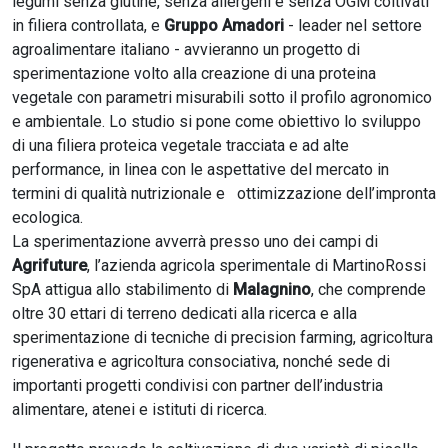
legumi senza glutine, senza allergeni e senza OGM coltivati
in filiera controllata, e
Gruppo Amadori
- leader nel settore
agroalimentare italiano - avvieranno un progetto di
sperimentazione volto alla creazione di una proteina
vegetale con parametri misurabili sotto il profilo agronomico
e ambientale. Lo studio si pone come obiettivo lo sviluppo
di una filiera proteica vegetale tracciata e ad alte
performance, in linea con le aspettative del mercato in
termini di qualità nutrizionale e ottimizzazione dell’impronta
ecologica.
La sperimentazione avverrà presso uno dei campi di
Agrifuture
, l’azienda agricola sperimentale di MartinoRossi
SpA attigua allo stabilimento di
Malagnino
, che comprende
oltre 30 ettari di terreno dedicati alla ricerca e alla
sperimentazione di tecniche di precision farming, agricoltura
rigenerativa e agricoltura consociativa, nonché sede di
importanti progetti condivisi con partner dell’industria
alimentare, atenei e istituti di ricerca.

* * * * * * * * *

A verbatim copy of the data, pictures removed, is the expected result.

legumi senza glutine, senza allergeni e senza OGM coltivati
in filiera controllata, e
Gruppo Amadori
- leader nel settore
agroalimentare italiano - avvieranno un progetto di
sperimentazione volto alla creazione di una proteina
vegetale con parametri misurabili sotto il profilo agronomico
e ambientale. Lo studio si pone come obiettivo lo sviluppo
di una filiera proteica vegetale tracciata e ad alte
performance, in linea con le aspettative del mercato in
termini di qualità nutrizionale e ottimizzazione dell’impronta
ecologica.
La sperimentazione avverrà presso uno dei campi di
Agrifuture
, l’azienda agricola sperimentale di MartinoRossi
SpA attigua allo stabilimento di
Malagnino
, che comprende
oltre 30 ettari di terreno dedicati alla ricerca e alla
sperimentazione di tecniche di precision farming, agricoltura
rigenerativa e agricoltura consociativa, nonché sede di
importanti progetti condivisi con partner dell’industria
alimentare, atenei e istituti di ricerca.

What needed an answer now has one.